Меня звали Хосе Антонио Ньето. Это имя было взято не для конспирации (не с моей нордической физиономией притворяться испанцем, да и не нужно это было), а скорее для удобства коллег. За плечом висел на ремне пистолет-пулемет Бергманна [10], который должен был помочь в крайнем случае. За пояс я засунул русский револьвер, из-за голенища сапога торчал нож с гравировкой «Alles für Deutschland» [11], который четыре года назад подарили мне штурмовики на день рождения. На груди болтался бинокль: моей задачей было переползти на другой берег, занять удобную наблюдательную позицию и следить за окрестностями, пока к мосту приматывают взрывчатку, а затем, получив сигнал, переползти на наш берег и скомандовать Хоакину подорвать мост.

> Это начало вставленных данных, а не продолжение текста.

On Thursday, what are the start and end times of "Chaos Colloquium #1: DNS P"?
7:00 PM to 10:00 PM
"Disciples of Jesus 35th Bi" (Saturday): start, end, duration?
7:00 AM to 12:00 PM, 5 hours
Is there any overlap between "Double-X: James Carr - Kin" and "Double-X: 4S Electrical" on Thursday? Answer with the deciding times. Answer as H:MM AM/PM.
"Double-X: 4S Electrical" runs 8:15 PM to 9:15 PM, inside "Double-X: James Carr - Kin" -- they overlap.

Хоакин, небритый и малоразговорчивый паренек из Аламиноса, нес за плечами мешок, набитый брусками динамита, и карабин. Ему было тяжелее всех. Пока я выжидаю противника, он должен был быстро примотать взрывчатку к двум опорам моста справа и подать мне сигнал о готовности, после чего отползти назад вместе со мной.
Слева динамит должен был примотать Аугусто, немолодой широкоплечий андалузец с густыми черными усами. Его, как и Хоакина, вооружили карабином, а за пояс он засунул гранату. На всякий случай — так он сказал мне.
На плече у него висел моток веревки. Всю дорогу он тихо матерился и поначалу пытался шутить, но всем было не до шуток, и мы лишь вежливо посмеивались в ответ, а потом, когда уже почти подошли к мосту, я попросил его немного помолчать.
Кнопку взрывателя должен был нажать Вито, итальянский доброволец из дивизии «Черное пламя», которого придали нашему отряду по прибытии в Бриуэгу. Поначалу я не доверял ему — слишком молодой и дурашливый, — но он, как оказалось, неплохо соображает в деле и отлично говорит по-испански. На плече у него висела винтовка Маузера. Впрочем, я надеялся, я очень надеялся, что стрелять нам не придется. Если бы я верил в Бога, я бы молился ему. Но вместо этого я месил сапогами скользкую жижу и угрюмо думал о деле.